Some like Chris Matyszczyk, a creative director in advertising and marketing who wrote of the incident on our sister site, CNET, treats the entire incident as something "some might consider about as dangerous as an ice cream cone in a gunfight." But I disagree, because the issue is not the one scene, but its context in Microsoft's marketing, and what it and its ad agency likely know of teens' behaviors, social pressures, physiological drivers, and emotional weaknesses.

All successful marketing manipulates, at least to a degree. You try to understand the emotional needs of the potential customer and then demonstrate how choosing your solution will satisfy those needs. At best, a company genuinely communicates something of value to the consumer, who is happy with the purchase. At worst, the business plays on the fears and desires of a group without any care of whether they are providing something of value that can be a genuine help.

To my mind, Microsoft has moved clearly into the activity of MTI -- marketing to id. In sophisticated advertising, a short clip of a teenager slipping a camera under his shirt and taking a picture is no accident. Given how widespread the issue of sexting has become -- one middle school has a probe of a student who allegedly rented his iPod touch, with nude photos of female classmates and others, to others in his class -- there is no way the creative team could have been unaware of the associations. I may be gullible at times, but not that gullible. And to think that no one in Microsoft management would have had a similar observation would be to suggest that they are all, to the last man or woman, stumbling oafs and clods. I don't buy that, either.

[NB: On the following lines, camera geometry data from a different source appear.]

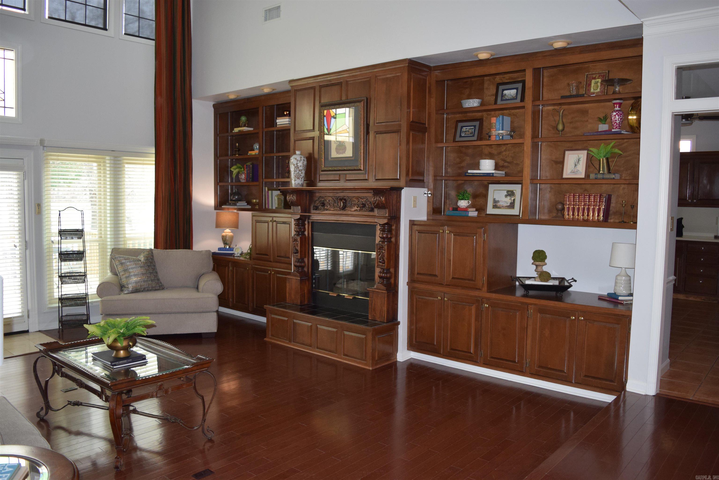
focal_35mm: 27
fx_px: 539
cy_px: 240
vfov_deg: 47.9
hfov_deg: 67.4
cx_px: 360
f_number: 5
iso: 800
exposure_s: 1/100
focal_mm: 18
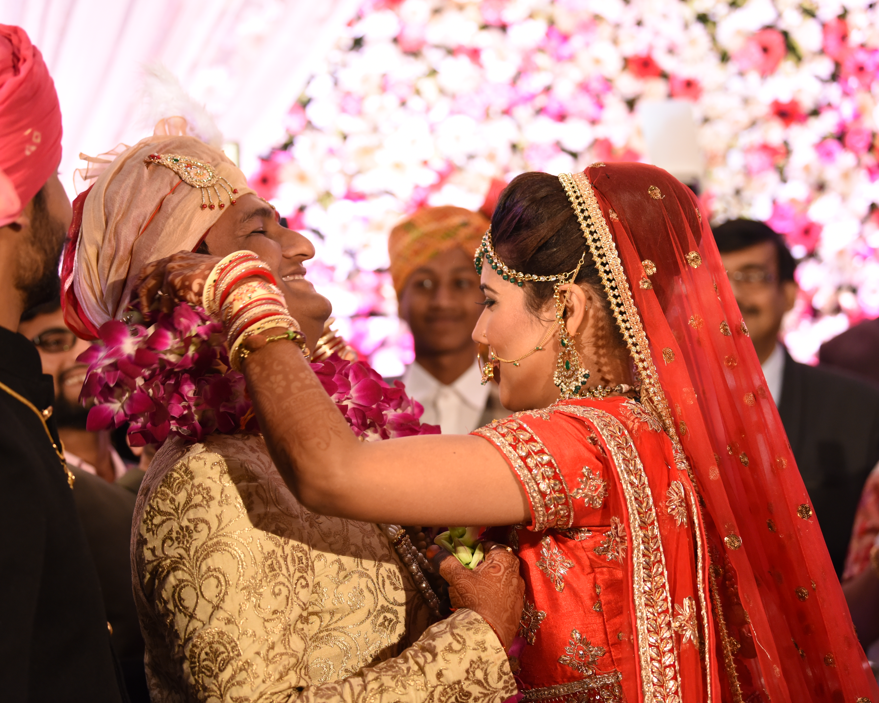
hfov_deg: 24.1
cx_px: 398
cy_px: 351
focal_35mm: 79
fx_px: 2055
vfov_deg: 19.4
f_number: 2.8
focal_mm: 70
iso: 2000
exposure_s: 1/400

So people in Microsoft and its ad agency must have considered the potential upsaide, which leads me to think that it all had to be part of a plan. First, create the questionable marketing, and then act as the concerned and virtuous party, cutting the scene after getting enough attention in the media. If that was indeed the plan, it seems to be working perfectly.

If the folks in Redmond want to try some real consumer advertising, maybe they should look at Apple, which has been creating a cool factor for its products among the same demographic for decades, all without having to stoop as low as Microsoft just did.